Mr Harding graduated from the University of Cambridge with a degree in natural sciences and chemical engineering and founded UK-and Dubai-based private equity company Action Group in 2002. The business includes Action Aviation, which offers aircraft brokerage, management and financing services.
Stockton Rush, president of OceanGate, hoped to make the Titanic more accessible with visits to the wreckage aboard his privately owned five-person submarine.
The initial goal was to take paying guests to the site on weekly visits from May to September, coupling the trips with research efforts that allow passengers to contribute as citizen scientists.
Mr Rush, who augmented inherited wealth via angel and venture investing, earned a degree from Princeton University in aerospace engineering and an MBA from the University of California Berkeley’s Haas School of Business. In his early 60s, Mr Rush became the youngest jet transport-rated pilot in the world when, at 19, he obtained his captain’s rating at the United Airlines Jet Training Institute in 1981, according to his biography on the OceanGate website.
He worked with Boeing on an early design of the Titan carbon-fibre sub and then with Nasa.
He experienced aborted trips to the Titanic wreck site in the past – his sub was hit by lightning in 2018, destroying its electrical system and scuttling the mission. A second attempt ended unsuccessfully the next year because of issues with the mother ship used to transport the team and equipment.
While he initially focused on space, and modelled his efforts after Star Trek’s Captain Kirk, Mr Rush said he realised that his desire to discover new lifeforms and go where no man had gone before was more likely to be realised in the ocean.
Titanic tourist submersible goes missing - in pictures
Shahzada and Suleman Dawood
The father and son are members of one of Pakistan’s most prominent families, which released a statement Tuesday confirming they were on board the Titan.

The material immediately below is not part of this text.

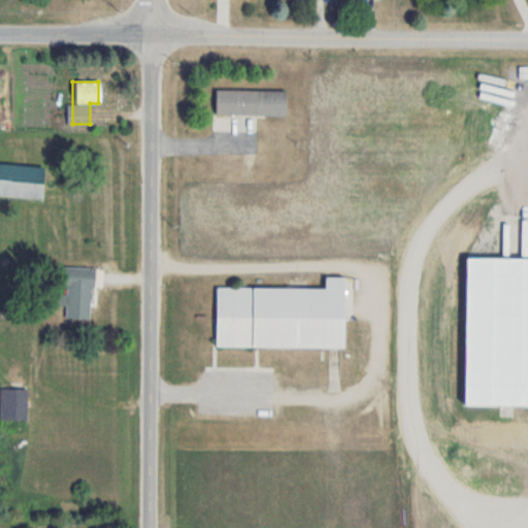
[(215,114),(285,114),(285,90),(215,90),(215,114)]
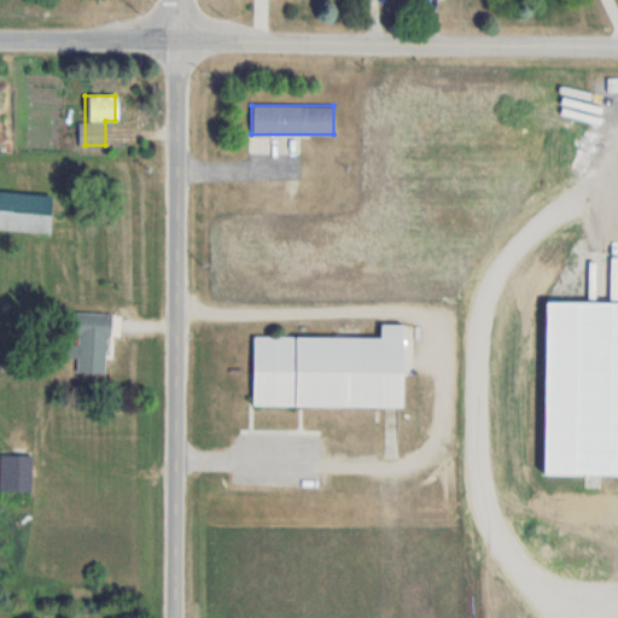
[(0,229),(48,234),(51,196),(0,191),(0,229)]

Shahzada Dawood was vice chairman of Engro Corp, which has businesses stretching from fertiliser to power generation. He graduated from the University of Buckingham with a law degree in 1998 and from Philadelphia University with a master’s in textile marketing in 2000.
Mr Dawood was also an adviser of Prince's Trust International. On Tuesday, the chief executive of the charity said it was shocked by the news.
Suleman is a 19-year-old student at Strathclyde University in Glasgow. A statement from the family highlighted Suleman's enthusiasm for science fiction literature, his passion for learning new things, and his interest in activities such as solving Rubik's Cube puzzles and playing volleyball.
Paul Henry Nargeolet
Mr Nargeolet was a pre-eminent diver and considered to be the world’s leading expert on the Titanic wreck and its debris field, which covers 25 square nautical miles (8,574 hectares). He was director of underwater research for Experiential Media Group, or E/M Group, and RMS Titanic Inc., and completed dozens of submersible dives to the wreck site.
He was born in Chamonix, France, and lived with his family in Africa for 13 years, completed his studies in Paris and spent 22 years in the French Navy, rising to the rank of commander, according to his biography on the E/M Group’s website. He led the first recovery expedition to the Titanic in 1987 after joining the French Research Institute for Exploitation of the Sea.
Mr Nargeolet spoke to the Titanic Channel about what would happen to someone stuck at the site of the wreck, saying the cold would be one of the greatest dangers and pointing out that explorers are aware of the risks.